The five soldiers who lost their lives in the Kinmel Camp Bodelwyddan at the end of the World War I still attract the interest of locals and historians. Their deaths remain shrouded in mystery nearly a century on from the incident…
St Margaret’s Church
The five soldiers lie among 85 of their Canadian comrades who were buried at St Margaret’s church in Bodelwyddan.
You would be forgiven for thinking these five brave Canadians died in service or were victims of the flu pandemic that swept through their camp. But these five men were tragically murdered and the culprits seem to have disappeared into thin air.
They were killed during a riot in the Kinmel Camp Bodelwyddan in March 1919. Top historians are still none the wiser to what actually happened – they even suspect that more soldiers could have perished in this way. If there were more deaths would they show up within the official figures?
One of the soldiers was Corporal Joseph Young and his touching gravestone reads:
“Someday, sometime, we’ll understand.”
The Riots of Kinmel Camp Bodelwyddan
On March 4, 1919, a two-day riot began in the Kinmel Camp. This camp was holding approximately 17,000 Canadian troops who were all waiting to be returned to their home shores.
The riot came about because the soldiers were tired of the cramped conditions they were living in. The weather was absolutely awful due to winter coming in and many of them were perishing from the flu.
This led to a two day rebellion which left the five troops dead and another 28 injured. The British officers had been constantly promising the Canadian troops that they could return home. They even mentioned that there were some spare ships earmarked for their journey.
The problem is that these ‘spare’ ships ended up being used to transport American troops back to their homeland instead. The Canadians got wind of this and also discovered that the majority of these soldiers had not been involved in any fighting.
During the riots large gangs of troops broke into the officers and sergeants messes and caused huge amounts of damage. Local shops in the area were also broken into and ransacked due to the troops belief that the shop owners were making healthy profits off them.
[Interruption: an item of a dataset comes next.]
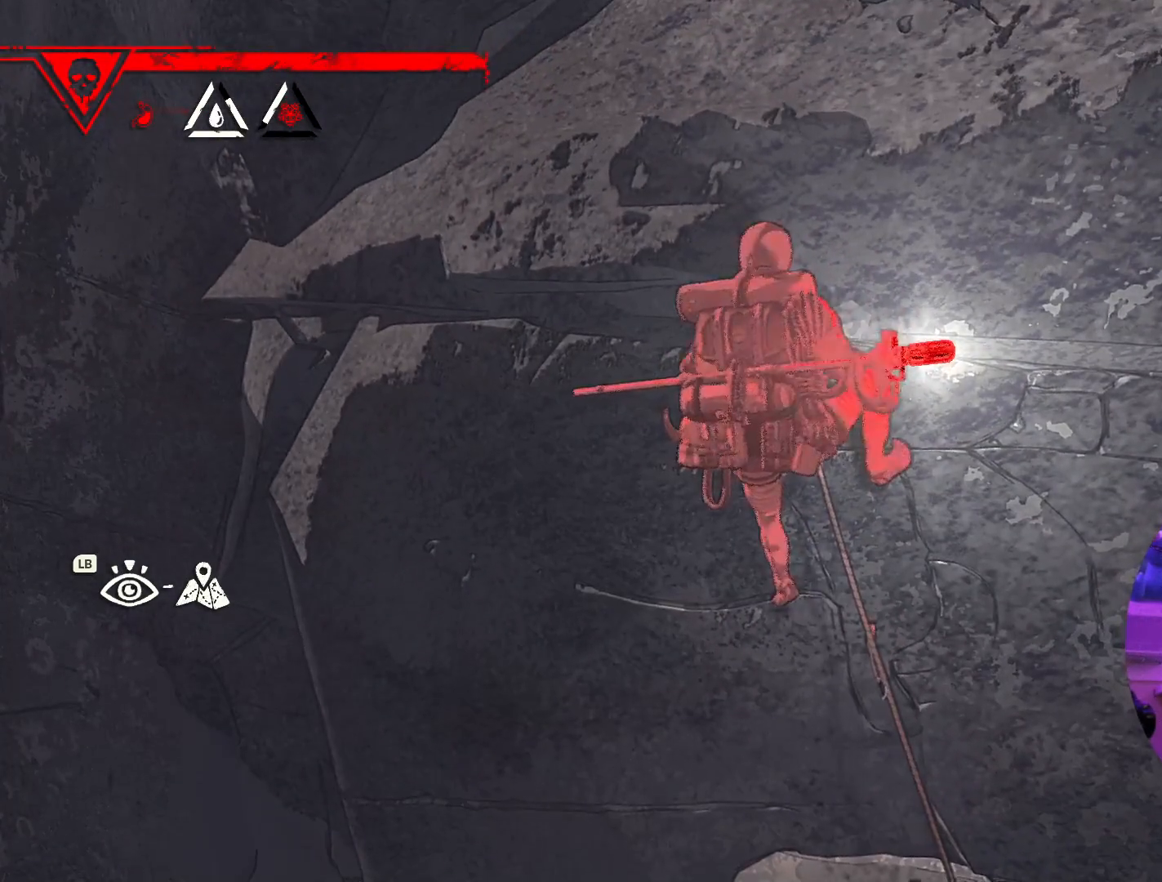
{"buttons": [], "left_stick": "up", "right_stick": "center", "events": [[467, "left_stick", "up"]]}
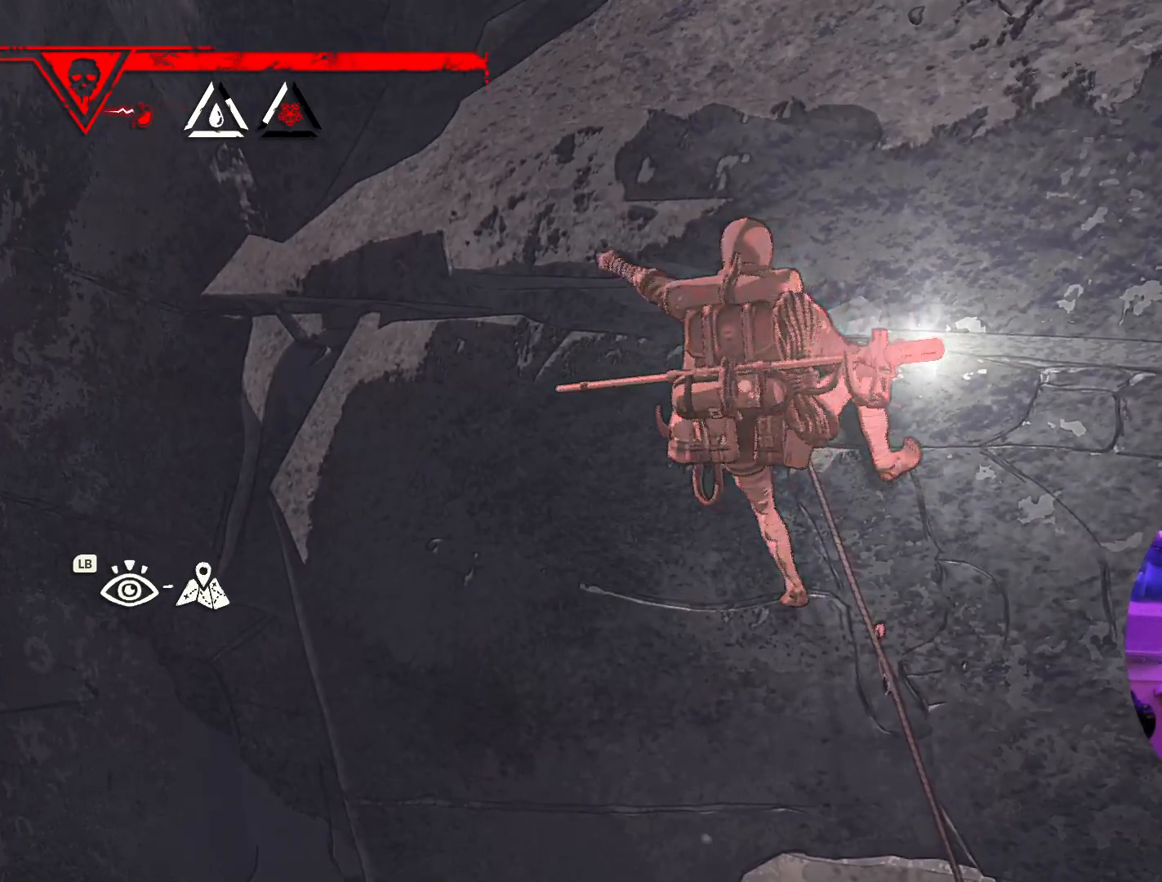
{"buttons": [], "left_stick": "up", "right_stick": "center", "events": [[100, "left_stick", "up-right"], [417, "left_stick", "up"]]}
The British army was sent in to restore order but it failed miserably at first and the rioting went on until the 5th of March. Forty one rioters were later Court-Martialled and 24 were tried and convicted of mutiny. Reports indicate that a lot of the sentences were later on rubbished and the soldiers became free men again.
When the bodies of the five men were discovered there seemed to be a lack of effort in the investigation. The coroner’s report on the five deaths stated that their ‘assailants were unknown’. This led to the deaths not getting officially covered in the aftermath of the riots.
The Kinmel Camp Bodelwyddan mystery was subject to 75 years rule of military secrecy. This has led to a number of former soldiers and locals looking for answers to these questions.
What happened to these five brave men and were they the only ones to perish in this strange, unsolved manner?